= Exercise aim =
What is needed is an exact repetition of the lines below, from the first one through the one holding "太可爱了，她想，她真是太可爱了。", with no pictures and nothing else.

= The data =
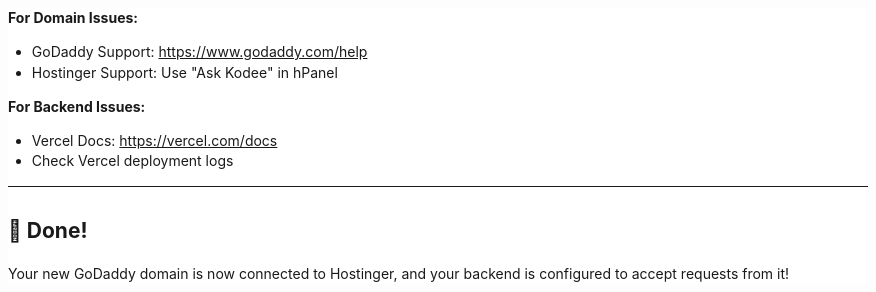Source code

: **For Domain Issues:**
- GoDaddy Support: https://www.godaddy.com/help
- Hostinger Support: Use "Ask Kodee" in hPanel

**For Backend Issues:**
- Vercel Docs: https://vercel.com/docs
- Check Vercel deployment logs

---

## 🎉 **Done!**

Your new GoDaddy domain is now connected to Hostinger, and your backend is configured to accept requests from it!

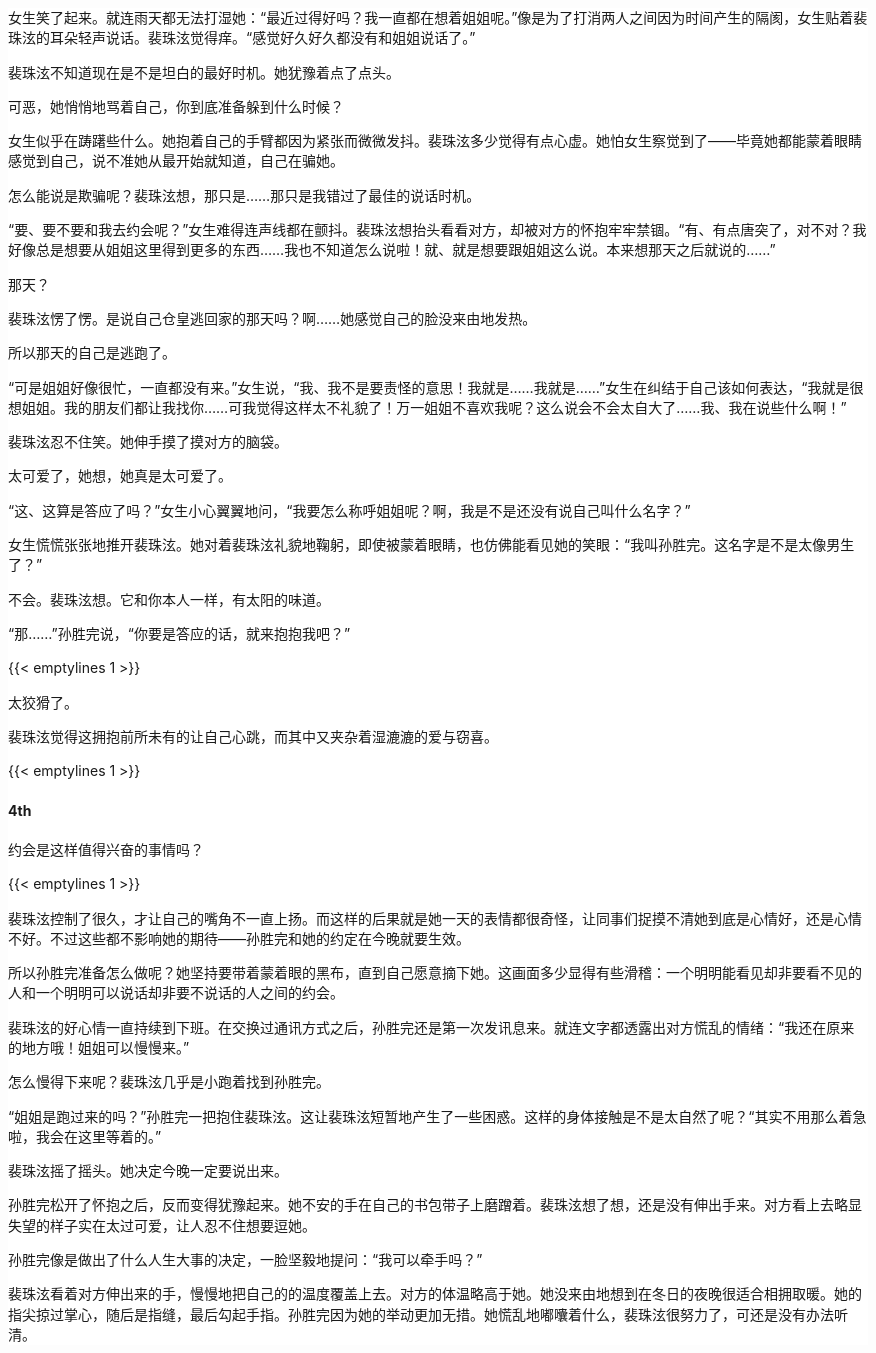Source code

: 女生笑了起来。就连雨天都无法打湿她：“最近过得好吗？我一直都在想着姐姐呢。”像是为了打消两人之间因为时间产生的隔阂，女生贴着裴珠泫的耳朵轻声说话。裴珠泫觉得痒。“感觉好久好久都没有和姐姐说话了。”

裴珠泫不知道现在是不是坦白的最好时机。她犹豫着点了点头。

可恶，她悄悄地骂着自己，你到底准备躲到什么时候？

女生似乎在踌躇些什么。她抱着自己的手臂都因为紧张而微微发抖。裴珠泫多少觉得有点心虚。她怕女生察觉到了——毕竟她都能蒙着眼睛感觉到自己，说不准她从最开始就知道，自己在骗她。

怎么能说是欺骗呢？裴珠泫想，那只是……那只是我错过了最佳的说话时机。

“要、要不要和我去约会呢？”女生难得连声线都在颤抖。裴珠泫想抬头看看对方，却被对方的怀抱牢牢禁锢。“有、有点唐突了，对不对？我好像总是想要从姐姐这里得到更多的东西……我也不知道怎么说啦！就、就是想要跟姐姐这么说。本来想那天之后就说的……”

那天？

裴珠泫愣了愣。是说自己仓皇逃回家的那天吗？啊……她感觉自己的脸没来由地发热。

所以那天的自己是逃跑了。

“可是姐姐好像很忙，一直都没有来。”女生说，“我、我不是要责怪的意思！我就是……我就是……”女生在纠结于自己该如何表达，“我就是很想姐姐。我的朋友们都让我找你……可我觉得这样太不礼貌了！万一姐姐不喜欢我呢？这么说会不会太自大了……我、我在说些什么啊！”

裴珠泫忍不住笑。她伸手摸了摸对方的脑袋。

太可爱了，她想，她真是太可爱了。

“这、这算是答应了吗？”女生小心翼翼地问，“我要怎么称呼姐姐呢？啊，我是不是还没有说自己叫什么名字？”

女生慌慌张张地推开裴珠泫。她对着裴珠泫礼貌地鞠躬，即使被蒙着眼睛，也仿佛能看见她的笑眼：“我叫孙胜完。这名字是不是太像男生了？”

不会。裴珠泫想。它和你本人一样，有太阳的味道。

“那……”孙胜完说，“你要是答应的话，就来抱抱我吧？”

{{< emptylines 1 >}}

太狡猾了。

裴珠泫觉得这拥抱前所未有的让自己心跳，而其中又夹杂着湿漉漉的爱与窃喜。

{{< emptylines 1 >}}

#### **4th**

约会是这样值得兴奋的事情吗？

{{< emptylines 1 >}}

裴珠泫控制了很久，才让自己的嘴角不一直上扬。而这样的后果就是她一天的表情都很奇怪，让同事们捉摸不清她到底是心情好，还是心情不好。不过这些都不影响她的期待——孙胜完和她的约定在今晚就要生效。

所以孙胜完准备怎么做呢？她坚持要带着蒙着眼的黑布，直到自己愿意摘下她。这画面多少显得有些滑稽：一个明明能看见却非要看不见的人和一个明明可以说话却非要不说话的人之间的约会。

裴珠泫的好心情一直持续到下班。在交换过通讯方式之后，孙胜完还是第一次发讯息来。就连文字都透露出对方慌乱的情绪：“我还在原来的地方哦！姐姐可以慢慢来。”

怎么慢得下来呢？裴珠泫几乎是小跑着找到孙胜完。

“姐姐是跑过来的吗？”孙胜完一把抱住裴珠泫。这让裴珠泫短暂地产生了一些困惑。这样的身体接触是不是太自然了呢？“其实不用那么着急啦，我会在这里等着的。”

裴珠泫摇了摇头。她决定今晚一定要说出来。

孙胜完松开了怀抱之后，反而变得犹豫起来。她不安的手在自己的书包带子上磨蹭着。裴珠泫想了想，还是没有伸出手来。对方看上去略显失望的样子实在太过可爱，让人忍不住想要逗她。

孙胜完像是做出了什么人生大事的决定，一脸坚毅地提问：“我可以牵手吗？”

裴珠泫看着对方伸出来的手，慢慢地把自己的的温度覆盖上去。对方的体温略高于她。她没来由地想到在冬日的夜晚很适合相拥取暖。她的指尖掠过掌心，随后是指缝，最后勾起手指。孙胜完因为她的举动更加无措。她慌乱地嘟囔着什么，裴珠泫很努力了，可还是没有办法听清。
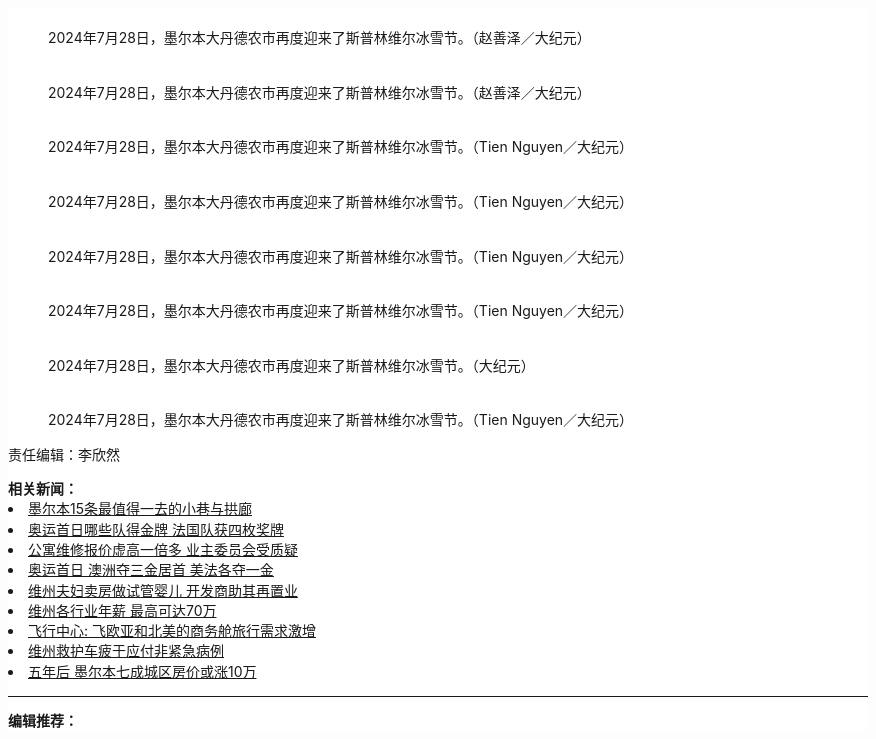 <figure id="attachment_14300083" aria-describedby="caption-attachment-14300083" style="width: 600px" class="wp-caption aligncenter"><a target="_blank" href="https://i.epochtimes.com/assets/uploads/2024/07/id14300083-signal-2024-07-28-193609_002.jpeg"><img loading="lazy" decoding="async" class="size-large wp-image-14300083" src="https://i.epochtimes.com/assets/uploads/2024/07/id14300083-signal-2024-07-28-193609_002-600x400.jpeg" alt="" width="600" b="400" /></a><figcaption id="caption-attachment-14300083" class="wp-caption-text">2024年7月28日，墨尔本大丹德农市再度迎来了斯普林维尔冰雪节。（赵善泽／大纪元）</figcaption></figure>
<figure id="attachment_14300145" aria-describedby="caption-attachment-14300145" style="width: 600px" class="wp-caption aligncenter"><a target="_blank" href="https://i.epochtimes.com/assets/uploads/2024/07/id14300145-3ba2373d9b44303f1f01ed30.jpg"><img loading="lazy" decoding="async" class="size-large wp-image-14300145" src="https://i.epochtimes.com/assets/uploads/2024/07/id14300145-3ba2373d9b44303f1f01ed30-600x400.jpg" alt="" width="600" b="400" /></a><figcaption id="caption-attachment-14300145" class="wp-caption-text">2024年7月28日，墨尔本大丹德农市再度迎来了斯普林维尔冰雪节。（赵善泽／大纪元）</figcaption></figure>
<figure id="attachment_14300094" aria-describedby="caption-attachment-14300094" style="width: 600px" class="wp-caption aligncenter"><a target="_blank" href="https://i.epochtimes.com/assets/uploads/2024/07/id14300094-DSC09613.jpg"><img loading="lazy" decoding="async" class="size-large wp-image-14300094" src="https://i.epochtimes.com/assets/uploads/2024/07/id14300094-DSC09613-600x399.jpg" alt="" width="600" b="399" /></a><figcaption id="caption-attachment-14300094" class="wp-caption-text">2024年7月28日，墨尔本大丹德农市再度迎来了斯普林维尔冰雪节。（Tien Nguyen／大纪元）</figcaption></figure>
<figure id="attachment_14300096" aria-describedby="caption-attachment-14300096" style="width: 600px" class="wp-caption aligncenter"><a target="_blank" href="https://i.epochtimes.com/assets/uploads/2024/07/id14300096-DSC09619.jpg"><img loading="lazy" decoding="async" class="size-large wp-image-14300096" src="https://i.epochtimes.com/assets/uploads/2024/07/id14300096-DSC09619-600x399.jpg" alt="" width="600" b="399" /></a><figcaption id="caption-attachment-14300096" class="wp-caption-text">2024年7月28日，墨尔本大丹德农市再度迎来了斯普林维尔冰雪节。（Tien Nguyen／大纪元）</figcaption></figure>
<figure id="attachment_14300095" aria-describedby="caption-attachment-14300095" style="width: 600px" class="wp-caption aligncenter"><a target="_blank" href="https://i.epochtimes.com/assets/uploads/2024/07/id14300095-DSC09618.jpg"><img loading="lazy" decoding="async" class="size-large wp-image-14300095" src="https://i.epochtimes.com/assets/uploads/2024/07/id14300095-DSC09618-600x399.jpg" alt="" width="600" b="399" /></a><figcaption id="caption-attachment-14300095" class="wp-caption-text">2024年7月28日，墨尔本大丹德农市再度迎来了斯普林维尔冰雪节。（Tien Nguyen／大纪元）</figcaption></figure>
<figure id="attachment_14300097" aria-describedby="caption-attachment-14300097" style="width: 600px" class="wp-caption aligncenter"><a target="_blank" href="https://i.epochtimes.com/assets/uploads/2024/07/id14300097-DSC09638.jpg"><img loading="lazy" decoding="async" class="size-large wp-image-14300097" src="https://i.epochtimes.com/assets/uploads/2024/07/id14300097-DSC09638-600x399.jpg" alt="" width="600" b="399" /></a><figcaption id="caption-attachment-14300097" class="wp-caption-text">2024年7月28日，墨尔本大丹德农市再度迎来了斯普林维尔冰雪节。（Tien Nguyen／大纪元）</figcaption></figure>
<figure id="attachment_14300150" aria-describedby="caption-attachment-14300150" style="width: 600px" class="wp-caption aligncenter"><a target="_blank" href="https://i.epochtimes.com/assets/uploads/2024/07/id14300150-signal-2024-07-28-220520.jpg"><img loading="lazy" decoding="async" class="size-large wp-image-14300150" src="https://i.epochtimes.com/assets/uploads/2024/07/id14300150-signal-2024-07-28-220520-600x400.jpg" alt="" width="600" b="400" /></a><figcaption id="caption-attachment-14300150" class="wp-caption-text">2024年7月28日，墨尔本大丹德农市再度迎来了斯普林维尔冰雪节。（大纪元）</figcaption></figure>
<figure id="attachment_14300106" aria-describedby="caption-attachment-14300106" style="width: 600px" class="wp-caption aligncenter"><a target="_blank" href="https://i.epochtimes.com/assets/uploads/2024/07/id14300106-DSC09800.jpg"><img loading="lazy" decoding="async" class="size-large wp-image-14300106" src="https://i.epochtimes.com/assets/uploads/2024/07/id14300106-DSC09800-600x399.jpg" alt="" width="600" b="399" /></a><figcaption id="caption-attachment-14300106" class="wp-caption-text">2024年7月28日，墨尔本大丹德农市再度迎来了斯普林维尔冰雪节。（Tien Nguyen／大纪元）</figcaption></figure>
<p>责任编辑：李欣然</p>
<strong>相关新闻：</strong>
<li><a href="https://github.com/1992513/djy/blob/master/gb/24/7/27/n14299830.md#1">墨尔本15条最值得一去的小巷与拱廊</a></li>
<li><a href="https://github.com/1992513/djy/blob/master/gb/24/7/28/n14299921.md#1">奥运首日哪些队得金牌 法国队获四枚奖牌</a></li>
<li><a href="https://github.com/1992513/djy/blob/master/gb/24/7/28/n14299963.md#1">公寓维修报价虚高一倍多 业主委员会受质疑</a></li>
<li><a href="https://github.com/1992513/djy/blob/master/gb/24/7/27/n14299869.md#1">奥运首日 澳洲夺三金居首 美法各夺一金</a></li>
<li><a href="https://github.com/1992513/djy/blob/master/gb/24/7/27/n14299828.md#1">维州夫妇卖房做试管婴儿 开发商助其再置业</a></li>
<li><a href="https://github.com/1992513/djy/blob/master/gb/24/7/27/n14299825.md#1">维州各行业年薪 最高可达70万</a></li>
<li><a href="https://github.com/1992513/djy/blob/master/gb/24/7/27/n14299590.md#1">飞行中心: 飞欧亚和北美的商务舱旅行需求激增</a></li>
<li><a href="https://github.com/1992513/djy/blob/master/gb/24/7/26/n14299259.md#1">维州救护车疲于应付非紧急病例</a></li>
<li><a href="https://github.com/1992513/djy/blob/master/gb/24/7/26/n14299258.md#1">五年后 墨尔本七成城区房价或涨10万</a></li>
<hr>
<strong>编辑推荐：</strong>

= Task answer =
Source code

: **For Domain Issues:**
- GoDaddy Support: https://www.godaddy.com/help
- Hostinger Support: Use "Ask Kodee" in hPanel

**For Backend Issues:**
- Vercel Docs: https://vercel.com/docs
- Check Vercel deployment logs

---

## 🎉 **Done!**

Your new GoDaddy domain is now connected to Hostinger, and your backend is configured to accept requests from it!

Source code

: 女生笑了起来。就连雨天都无法打湿她：“最近过得好吗？我一直都在想着姐姐呢。”像是为了打消两人之间因为时间产生的隔阂，女生贴着裴珠泫的耳朵轻声说话。裴珠泫觉得痒。“感觉好久好久都没有和姐姐说话了。”

裴珠泫不知道现在是不是坦白的最好时机。她犹豫着点了点头。

可恶，她悄悄地骂着自己，你到底准备躲到什么时候？

女生似乎在踌躇些什么。她抱着自己的手臂都因为紧张而微微发抖。裴珠泫多少觉得有点心虚。她怕女生察觉到了——毕竟她都能蒙着眼睛感觉到自己，说不准她从最开始就知道，自己在骗她。

怎么能说是欺骗呢？裴珠泫想，那只是……那只是我错过了最佳的说话时机。

“要、要不要和我去约会呢？”女生难得连声线都在颤抖。裴珠泫想抬头看看对方，却被对方的怀抱牢牢禁锢。“有、有点唐突了，对不对？我好像总是想要从姐姐这里得到更多的东西……我也不知道怎么说啦！就、就是想要跟姐姐这么说。本来想那天之后就说的……”

那天？

裴珠泫愣了愣。是说自己仓皇逃回家的那天吗？啊……她感觉自己的脸没来由地发热。

所以那天的自己是逃跑了。

“可是姐姐好像很忙，一直都没有来。”女生说，“我、我不是要责怪的意思！我就是……我就是……”女生在纠结于自己该如何表达，“我就是很想姐姐。我的朋友们都让我找你……可我觉得这样太不礼貌了！万一姐姐不喜欢我呢？这么说会不会太自大了……我、我在说些什么啊！”

裴珠泫忍不住笑。她伸手摸了摸对方的脑袋。

太可爱了，她想，她真是太可爱了。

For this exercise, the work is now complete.